[[ STUDY MATERIAL, beginning ]]
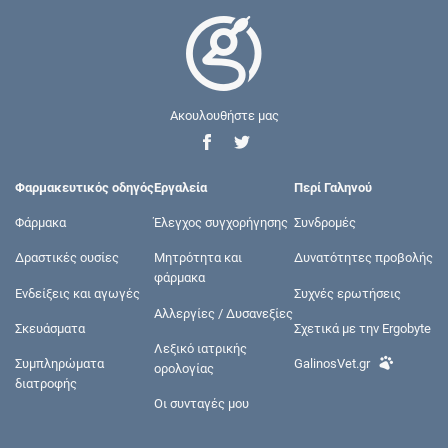
Ακουλουθήστε μας
Φαρμακευτικός οδηγός
Εργαλεία
Περί Γαληνού
Φάρμακα
Έλεγχος συγχορήγησης
Συνδρομές
Δραστικές ουσίες
Μητρότητα και
Δυνατότητες προβολής
φάρμακα
Ενδείξεις και αγωγές
Συχνές ερωτήσεις
Αλλεργίες / Δυσανεξίες
Σκευάσματα
Σχετικά με την Ergobyte
Λεξικό ιατρικής
Συμπληρώματα
GalinosVet.gr
ορολογίας
διατροφής
Οι συνταγές μου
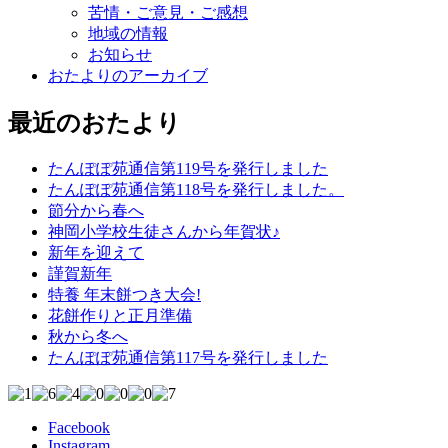
苦情・ご意見・ご感想
地域の情報
お知らせ
おたよりのアーカイブ
最近のおたより
たんぽぽ苑通信第119号を発行しました
たんぽぽ苑通信第118号を発行しました。
節分から春へ
神岡小学校生徒さんから年賀状♪
新年を迎えて
謹賀新年
特養 年末餅つき大会!
花餅作りと正月準備
秋から冬へ
たんぽぽ苑通信第117号を発行しました
Facebook
Instagram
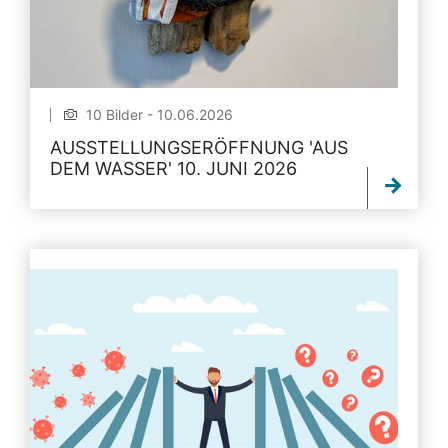
10 Bilder - 10.06.2026
AUSSTELLUNGSERÖFFNUNG 'AUS
DEM WASSER' 10. JUNI 2026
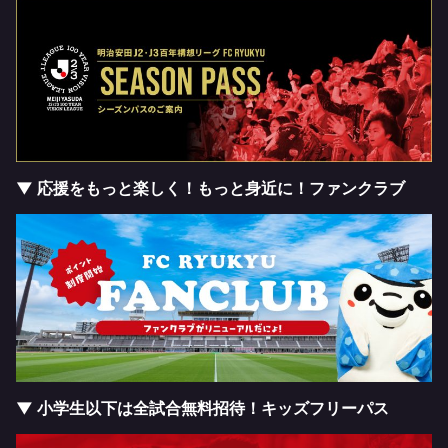
▼ 応援をもっと楽しく！もっと身近に！ファンクラブ
▼ 小学生以下は全試合無料招待！キッズフリーパス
[[ STUDY MATERIAL, end ]]
Rewrite the text from all the items above as a Markdown table with two columns, Row and Line, that numbers each line and skips blank lines. Leave the pictures out of the table.

| Row | Line |
|---|---|
| 1 | Ακουλουθήστε μας |
| 2 | Φαρμακευτικός οδηγός |
| 3 | Εργαλεία |
| 4 | Περί Γαληνού |
| 5 | Φάρμακα |
| 6 | Έλεγχος συγχορήγησης |
| 7 | Συνδρομές |
| 8 | Δραστικές ουσίες |
| 9 | Μητρότητα και |
| 10 | Δυνατότητες προβολής |
| 11 | φάρμακα |
| 12 | Ενδείξεις και αγωγές |
| 13 | Συχνές ερωτήσεις |
| 14 | Αλλεργίες / Δυσανεξίες |
| 15 | Σκευάσματα |
| 16 | Σχετικά με την Ergobyte |
| 17 | Λεξικό ιατρικής |
| 18 | Συμπληρώματα |
| 19 | GalinosVet.gr |
| 20 | ορολογίας |
| 21 | διατροφής |
| 22 | Οι συνταγές μου |
| 23 | 苦情・ご意見・ご感想 |
| 24 | 地域の情報 |
| 25 | お知らせ |
| 26 | おたよりのアーカイブ |
| 27 | 最近のおたより |
| 28 | たんぽぽ苑通信第119号を発行しました |
| 29 | たんぽぽ苑通信第118号を発行しました。 |
| 30 | 節分から春へ |
| 31 | 神岡小学校生徒さんから年賀状♪ |
| 32 | 新年を迎えて |
| 33 | 謹賀新年 |
| 34 | 特養 年末餅つき大会! |
| 35 | 花餅作りと正月準備 |
| 36 | 秋から冬へ |
| 37 | たんぽぽ苑通信第117号を発行しました |
| 38 | Facebook |
| 39 | Instagram |
| 40 | 10 Bilder - 10.06.2026 |
| 41 | AUSSTELLUNGSERÖFFNUNG 'AUS |
| 42 | DEM WASSER' 10. JUNI 2026 |
| 43 | ▼ 応援をもっと楽しく！もっと身近に！ファンクラブ |
| 44 | ▼ 小学生以下は全試合無料招待！キッズフリーパス |